Sebagai ahli waris Kerajaan Kalingga, Rakeyan Jamri menjadi pemimpin Kerajaan Kalingga Utara atau lebih dikenal dengan nama Bumi Mataram di tahun 732 Masehi. Sedangkan kekuasaannya di Jawa Barat diberikan kepada putranya yang berasal dari Tejakencana yang bernama Tamperan atau Rakeyan Panaraban.
Rakeyan Panaraban adalah kakak dari Rakai Panangkaran (Putra Sanjaya dari Sudiwara putri Dewasingga raja Kalingga Selatan atau Bumi Sambara).
Raja-Raja Kerajaan Sunda
Hanya sampai pada kekuasaan Sri Jayabupati, raja-raja Sunda berjumlah 20 orang. Berikut nama-nama raja Sunda.
1. Tarusbawa (Menantu Linggawarman, (669-723 M)
2. Harisdarma atau Sanjaya (Menantu Tarusbawa, (723- 732 M)
3. Tamperan Barmawijaya (732- 739 M)
4. Rakeyan Banga (739-766 M)
5. Rakeyan Medang Prabu Hulukujang (766-783 M)
6. Prabu Giliwesi (menantu Rakeyan Medang Prabu Hulukujang, (785-795 M)
7. Pucukbumi Darmeswara (menantu Prabu Giliwesi (795-819 M)
8. Rakeyan Wuwus Prabu Gajah Kulon (819-891 M)
9. Prabu Darmaraksa (adik ipar Rakeyan Wuwus Prabu Gajah Kulon, 891-895 M)
10. Windusakti Prabu Dewageng (895-913 M)
11. Rakeyan Kamuning Gading Prabu Pucukwesi (913-916 M)
12. Rakeyan Jayagiri (menantu Rakeyan Kamuning Gading, 916-942 M)
13. Atmayadarma Hariwangsa (942-954 M)
14. Limbur Kancana (putra Rakeyan Kamuning Gading, 954-964 M)
15. Prabu Munding Ganawirya (964-973 M)
16. Prabu Jayagiri Rakeyan Wulung Gadung (973-989 M)
17. Prabu Brajawisesa (989-1012 M)
18. Prabu Dewa Sanghyang (1012-2029 M)
19. Prabu Sanghyang Ageng (1019-1030 M)
20. Prabu Detya Maharaja Sri Jayabuopati (1030-1042 M)

ENTRI KUMPULAN DATA:
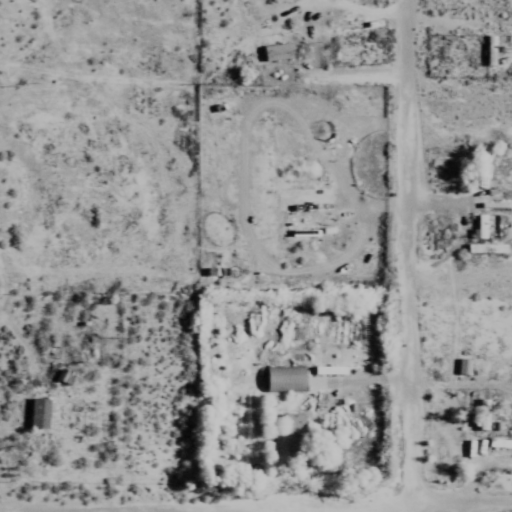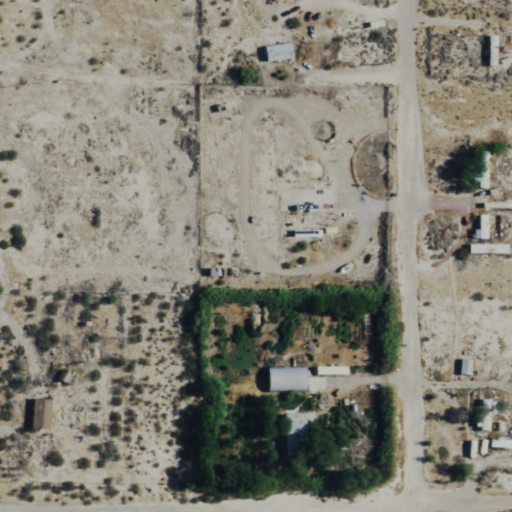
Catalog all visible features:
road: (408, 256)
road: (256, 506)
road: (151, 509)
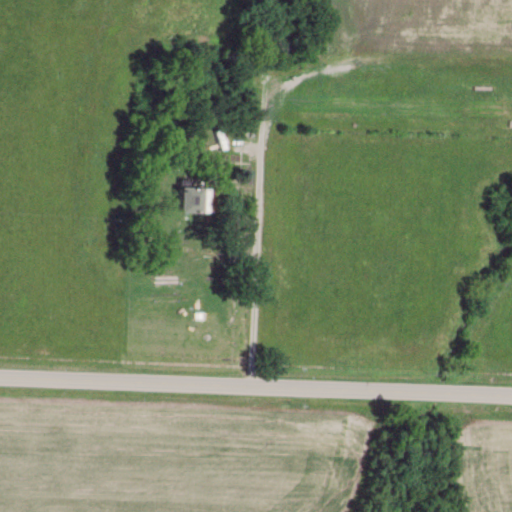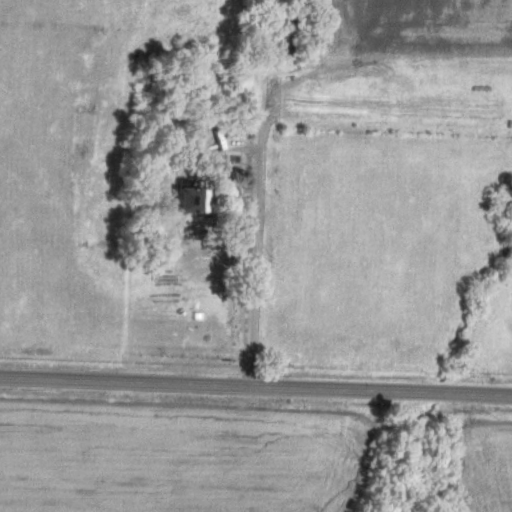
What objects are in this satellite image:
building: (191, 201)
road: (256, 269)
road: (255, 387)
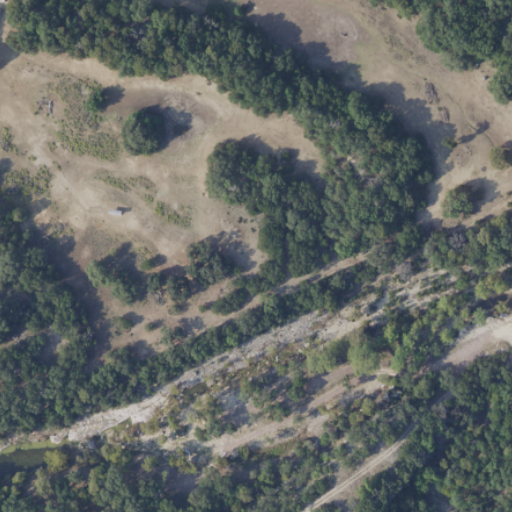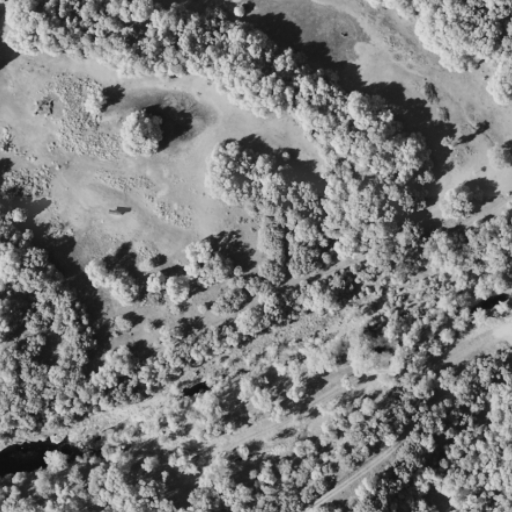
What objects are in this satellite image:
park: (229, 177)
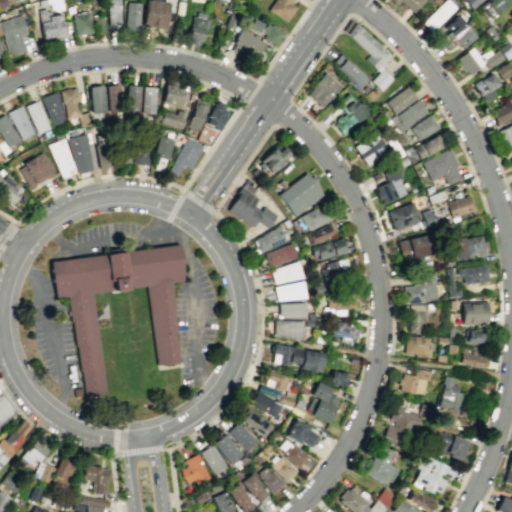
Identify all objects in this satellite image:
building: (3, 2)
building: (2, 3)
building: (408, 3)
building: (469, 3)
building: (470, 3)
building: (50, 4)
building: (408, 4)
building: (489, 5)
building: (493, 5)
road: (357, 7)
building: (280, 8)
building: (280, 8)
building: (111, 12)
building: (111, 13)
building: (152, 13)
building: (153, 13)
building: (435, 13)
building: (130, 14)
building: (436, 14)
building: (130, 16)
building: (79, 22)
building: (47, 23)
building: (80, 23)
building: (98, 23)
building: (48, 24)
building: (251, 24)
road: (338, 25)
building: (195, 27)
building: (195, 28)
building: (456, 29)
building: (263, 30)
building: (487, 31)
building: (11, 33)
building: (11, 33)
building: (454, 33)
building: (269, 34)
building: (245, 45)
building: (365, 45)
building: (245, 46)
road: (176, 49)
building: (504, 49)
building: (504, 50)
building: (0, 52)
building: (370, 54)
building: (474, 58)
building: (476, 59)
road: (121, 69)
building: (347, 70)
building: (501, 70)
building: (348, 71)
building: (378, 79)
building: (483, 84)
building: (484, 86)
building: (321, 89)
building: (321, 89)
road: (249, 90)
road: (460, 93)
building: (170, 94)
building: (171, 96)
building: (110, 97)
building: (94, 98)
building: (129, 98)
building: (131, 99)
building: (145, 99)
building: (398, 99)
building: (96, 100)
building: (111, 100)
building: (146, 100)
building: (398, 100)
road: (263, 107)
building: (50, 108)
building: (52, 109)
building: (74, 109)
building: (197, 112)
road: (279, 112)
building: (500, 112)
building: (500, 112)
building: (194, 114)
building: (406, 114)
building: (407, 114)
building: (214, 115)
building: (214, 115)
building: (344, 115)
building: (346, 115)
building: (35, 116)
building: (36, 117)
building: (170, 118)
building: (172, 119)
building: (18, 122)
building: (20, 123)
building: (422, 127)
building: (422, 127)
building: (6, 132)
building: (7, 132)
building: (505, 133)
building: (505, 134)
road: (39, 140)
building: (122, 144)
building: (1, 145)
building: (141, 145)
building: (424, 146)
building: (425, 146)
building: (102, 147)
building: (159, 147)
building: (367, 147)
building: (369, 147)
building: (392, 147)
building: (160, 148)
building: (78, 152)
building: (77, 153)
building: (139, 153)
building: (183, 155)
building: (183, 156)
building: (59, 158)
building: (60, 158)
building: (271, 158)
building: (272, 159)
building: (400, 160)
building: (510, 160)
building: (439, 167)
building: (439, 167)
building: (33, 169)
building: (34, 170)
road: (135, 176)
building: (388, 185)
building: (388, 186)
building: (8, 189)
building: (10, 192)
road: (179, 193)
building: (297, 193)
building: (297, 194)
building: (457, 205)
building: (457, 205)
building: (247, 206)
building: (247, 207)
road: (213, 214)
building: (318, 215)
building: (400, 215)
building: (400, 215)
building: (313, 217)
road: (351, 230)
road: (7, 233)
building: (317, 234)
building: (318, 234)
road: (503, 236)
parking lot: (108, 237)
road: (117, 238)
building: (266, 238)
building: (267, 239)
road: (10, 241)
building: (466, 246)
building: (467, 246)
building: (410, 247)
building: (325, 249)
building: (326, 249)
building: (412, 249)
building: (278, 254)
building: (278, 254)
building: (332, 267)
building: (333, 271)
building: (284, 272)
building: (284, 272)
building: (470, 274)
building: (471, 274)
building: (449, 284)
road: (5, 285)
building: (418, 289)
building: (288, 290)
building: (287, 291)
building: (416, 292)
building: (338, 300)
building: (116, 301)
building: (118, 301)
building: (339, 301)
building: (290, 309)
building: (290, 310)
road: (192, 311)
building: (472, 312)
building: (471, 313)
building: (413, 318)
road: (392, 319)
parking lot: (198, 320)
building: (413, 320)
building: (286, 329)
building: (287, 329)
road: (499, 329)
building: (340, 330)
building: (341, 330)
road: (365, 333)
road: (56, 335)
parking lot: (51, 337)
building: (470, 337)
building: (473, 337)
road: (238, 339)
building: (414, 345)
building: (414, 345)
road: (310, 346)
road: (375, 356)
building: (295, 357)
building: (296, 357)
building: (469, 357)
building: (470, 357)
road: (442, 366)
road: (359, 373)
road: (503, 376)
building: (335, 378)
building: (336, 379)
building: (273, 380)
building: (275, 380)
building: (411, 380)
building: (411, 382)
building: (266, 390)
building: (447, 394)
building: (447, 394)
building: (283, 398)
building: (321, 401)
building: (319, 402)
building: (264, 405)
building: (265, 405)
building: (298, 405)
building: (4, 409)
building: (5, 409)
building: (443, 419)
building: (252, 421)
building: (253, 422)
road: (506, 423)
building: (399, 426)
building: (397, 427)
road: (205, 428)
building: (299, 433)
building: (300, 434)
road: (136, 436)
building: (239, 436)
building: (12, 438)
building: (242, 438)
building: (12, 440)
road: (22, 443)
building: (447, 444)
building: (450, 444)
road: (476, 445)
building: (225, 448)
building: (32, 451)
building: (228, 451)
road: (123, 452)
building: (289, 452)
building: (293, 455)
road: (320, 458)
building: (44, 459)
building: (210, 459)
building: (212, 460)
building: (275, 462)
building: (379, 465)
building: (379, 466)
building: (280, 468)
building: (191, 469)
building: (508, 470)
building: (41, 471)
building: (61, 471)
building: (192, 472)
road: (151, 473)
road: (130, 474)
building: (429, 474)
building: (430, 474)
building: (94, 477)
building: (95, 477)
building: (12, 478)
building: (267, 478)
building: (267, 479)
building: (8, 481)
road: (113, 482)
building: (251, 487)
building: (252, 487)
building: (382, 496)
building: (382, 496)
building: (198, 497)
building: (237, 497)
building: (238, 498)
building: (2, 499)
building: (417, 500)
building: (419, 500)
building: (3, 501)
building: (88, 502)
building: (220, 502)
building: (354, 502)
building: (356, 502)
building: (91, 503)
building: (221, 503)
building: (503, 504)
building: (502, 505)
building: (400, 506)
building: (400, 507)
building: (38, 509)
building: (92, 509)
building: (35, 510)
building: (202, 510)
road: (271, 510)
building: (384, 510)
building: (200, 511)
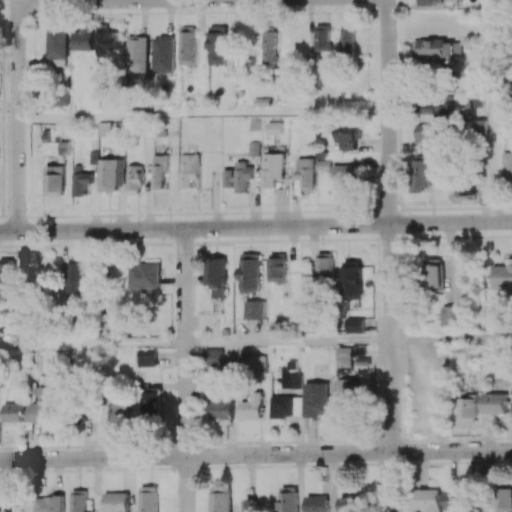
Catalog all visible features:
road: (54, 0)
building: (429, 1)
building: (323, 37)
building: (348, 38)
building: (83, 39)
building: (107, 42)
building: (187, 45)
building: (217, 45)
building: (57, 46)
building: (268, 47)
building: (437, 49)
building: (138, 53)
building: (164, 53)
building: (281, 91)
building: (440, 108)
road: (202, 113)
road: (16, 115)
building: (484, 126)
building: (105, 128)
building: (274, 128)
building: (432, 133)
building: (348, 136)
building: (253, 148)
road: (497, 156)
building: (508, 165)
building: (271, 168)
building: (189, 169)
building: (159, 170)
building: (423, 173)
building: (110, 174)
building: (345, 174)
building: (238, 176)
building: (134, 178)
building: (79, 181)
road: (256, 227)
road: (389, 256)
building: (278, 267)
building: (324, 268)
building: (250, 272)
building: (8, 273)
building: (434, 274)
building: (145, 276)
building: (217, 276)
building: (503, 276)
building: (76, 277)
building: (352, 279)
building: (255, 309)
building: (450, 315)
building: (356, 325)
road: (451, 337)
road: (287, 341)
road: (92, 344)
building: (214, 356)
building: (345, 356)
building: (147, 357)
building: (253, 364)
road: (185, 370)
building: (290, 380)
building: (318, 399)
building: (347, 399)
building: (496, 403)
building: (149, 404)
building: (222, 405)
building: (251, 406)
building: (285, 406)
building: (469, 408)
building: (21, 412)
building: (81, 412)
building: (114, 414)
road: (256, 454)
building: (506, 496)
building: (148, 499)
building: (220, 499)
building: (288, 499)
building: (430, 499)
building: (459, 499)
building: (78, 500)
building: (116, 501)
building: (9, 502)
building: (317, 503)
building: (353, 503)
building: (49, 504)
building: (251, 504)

PERMINTAAN YANG DIBERIKAN A:
Tuliskan kembali tanpa perubahan bagian dokumen sumber tentang raja-raja Sunda, mulai dari "1. Tarusbawa (Menantu" sampai dengan "Gading, 954-964 M)".
PERMINTAAN YANG DIBERIKAN B:
Menurut teks tentang raja-raja Sunda, pada tahun berapa Rakeyan Jamri menjadi pemimpin Kerajaan Kalingga Utara?

HASIL A:
1. Tarusbawa (Menantu Linggawarman, (669-723 M)
2. Harisdarma atau Sanjaya (Menantu Tarusbawa, (723- 732 M)
3. Tamperan Barmawijaya (732- 739 M)
4. Rakeyan Banga (739-766 M)
5. Rakeyan Medang Prabu Hulukujang (766-783 M)
6. Prabu Giliwesi (menantu Rakeyan Medang Prabu Hulukujang, (785-795 M)
7. Pucukbumi Darmeswara (menantu Prabu Giliwesi (795-819 M)
8. Rakeyan Wuwus Prabu Gajah Kulon (819-891 M)
9. Prabu Darmaraksa (adik ipar Rakeyan Wuwus Prabu Gajah Kulon, 891-895 M)
10. Windusakti Prabu Dewageng (895-913 M)
11. Rakeyan Kamuning Gading Prabu Pucukwesi (913-916 M)
12. Rakeyan Jayagiri (menantu Rakeyan Kamuning Gading, 916-942 M)
13. Atmayadarma Hariwangsa (942-954 M)
14. Limbur Kancana (putra Rakeyan Kamuning Gading, 954-964 M)

HASIL B:
Tahun 732 Masehi.